There is no sense of equality between the two genders
Abuse often reinstates this ideology. While women are often on the receiving end of abuse, they can be abusers too. Men may abuse to reinstil their power and dismantle any equality that has sprung up, most women are guilty of doing it when they believe their physical abuse is “harmless fun” and being women with “gentler” more “petite” anatomies, their abuse could not have much effect.
Such attitudes aside, there are same-sex relationships that have faced similar abuse patterns too, according to the Working Group on Intimate Partner Abuse and Relationship Violence. In most relationships, heterosexual or homosexual, the abuser, man or woman, uses abuse as a mechanism to gain power in the relationship. This is because they feel their feelings and needs deserve the utmost priority.
The idea of ownership. Most entitlement is exhibited by the person in power where they feel that they “deserve” the attention of their victim. Such attitudes cannot only be seen in relationships, but also in street harassment and workplace harassment where sexual favors may be expected in return for economic or promotional favors.
They can get away with it
A culture that lives in denial, gaslights any victim to reconsider their experience and often, even their sanity, blames the victim once they finally come forward with their stories or simply head to the court. Lack of accountability, lack of empathy are major contributors to perpetrators of abuse not being held to questioning.
The victim does not know they are getting abused
An overall lack of awareness around the subject and the inability to identify toxic, abusive behavioral patterns can often lead the victim to decide they are worrying more than necessary.
It is considered an expression of love
Time and again the media has promoted abuse as something of a proclamation to love.

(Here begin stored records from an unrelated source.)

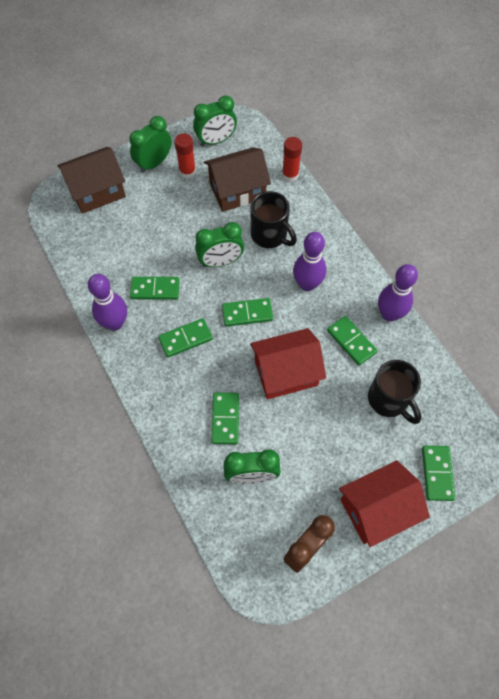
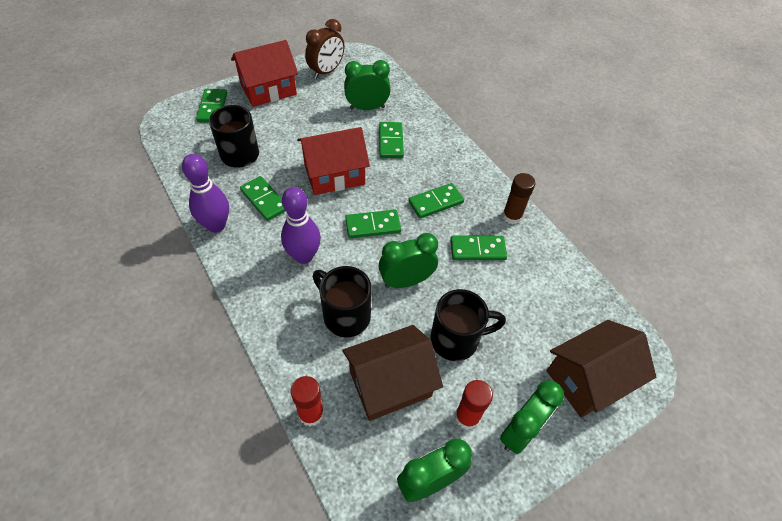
camera: 175 degrees right, 10 degrees down
purple bowling pin [88,274,127,330] -> brown glue stick [502,173,535,224]
none -> black mug [430,289,506,361]

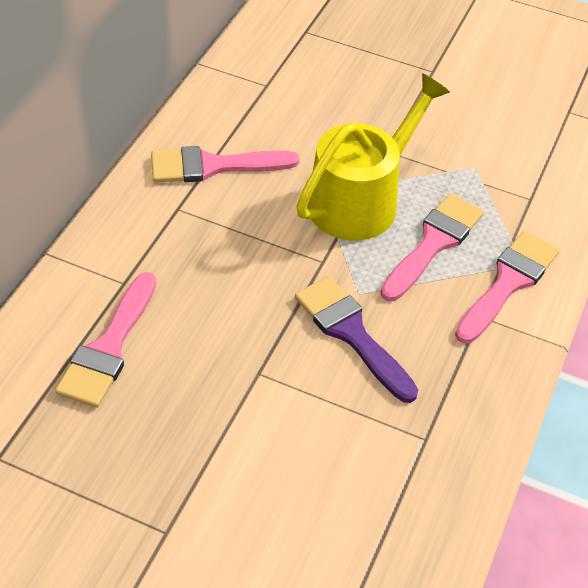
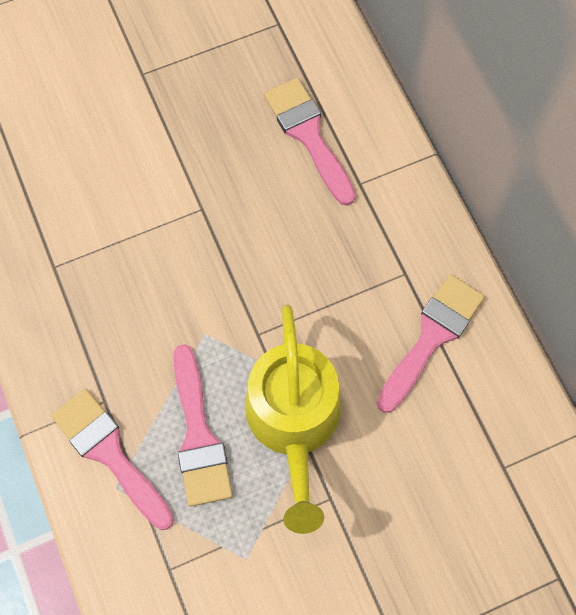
camera: 135 degrees right, 20 degrees up
purple brush [295,276,418,403] -> none
pink brush [455,231,559,344] -> pink brush turned 150 degrees clockwise [51,389,174,530]

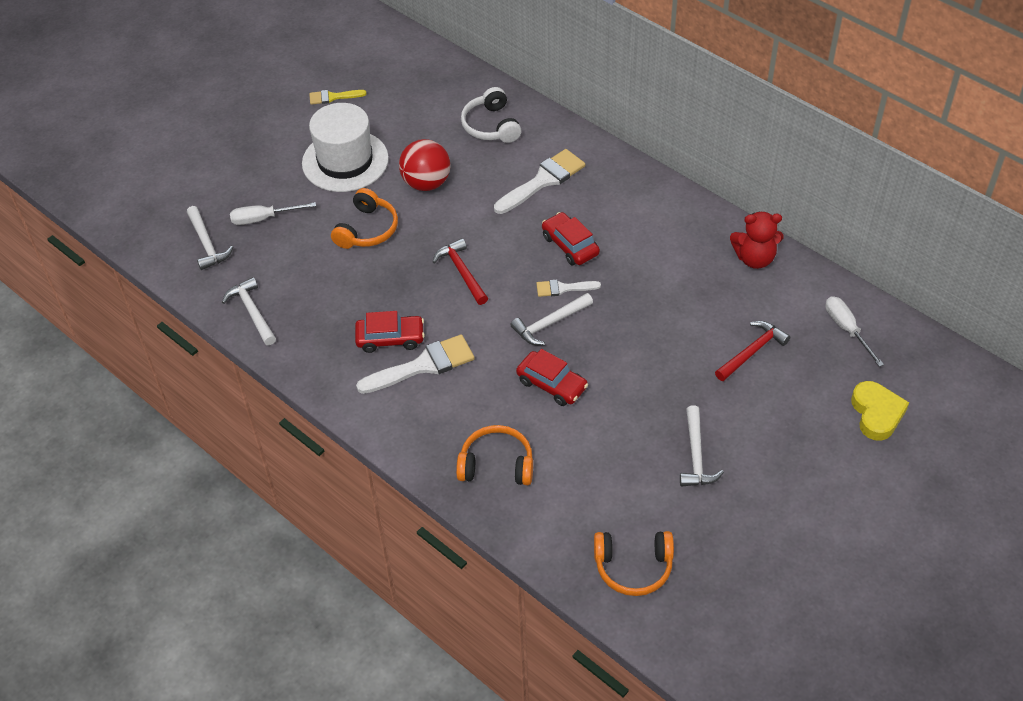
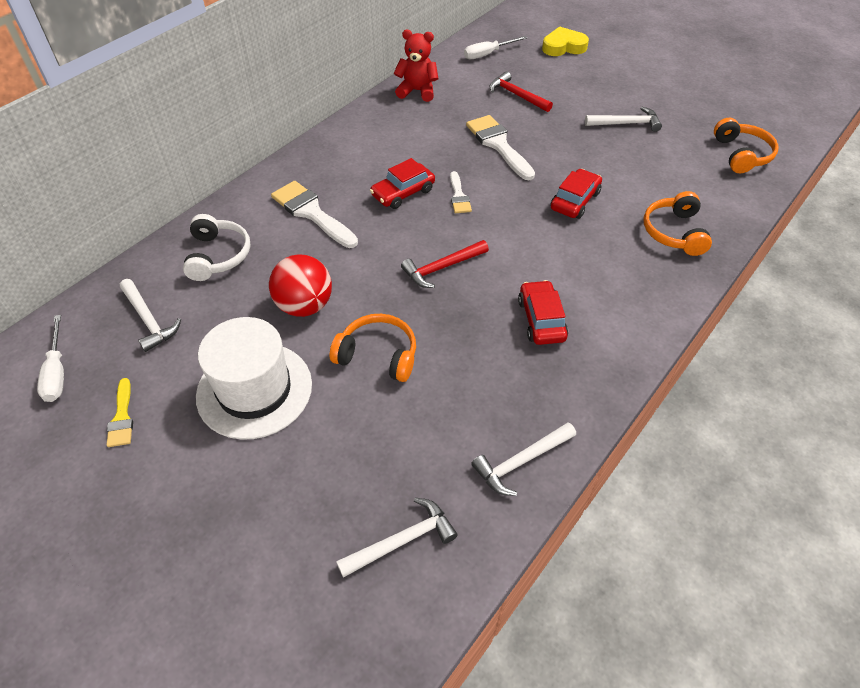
camera: 95 degrees left, 0 degrees up
white screwdriver [230,202,316,225] -> white screwdriver moved to [37,315,64,402]
white brush [356,334,475,394] -> white brush moved to [466,115,535,180]
white headphones [461,87,521,143] -> white headphones turned 75 degrees counterclockwise [183,214,250,281]
white hammer [510,293,593,345] -> white hammer moved to [120,279,181,352]
red teddy bear [730,212,783,269] -> red teddy bear turned 75 degrees counterclockwise [394,30,438,102]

The physical intimacy and physical violence often, in desi media have diffused lines, usually even confused by filmmakers.
In case you are in any of the situations mentioned above, the best strategy to tackle abuse would be to find a safety net and come up with a plan. There are a number of outlets of information waiting to help you out. It can be a matter of immense courage to step out of your comfort zone and accept the abuse that has happened to you, even more courage to do something about it, but it is always easier and less taxing to be in a healthier, happier environment.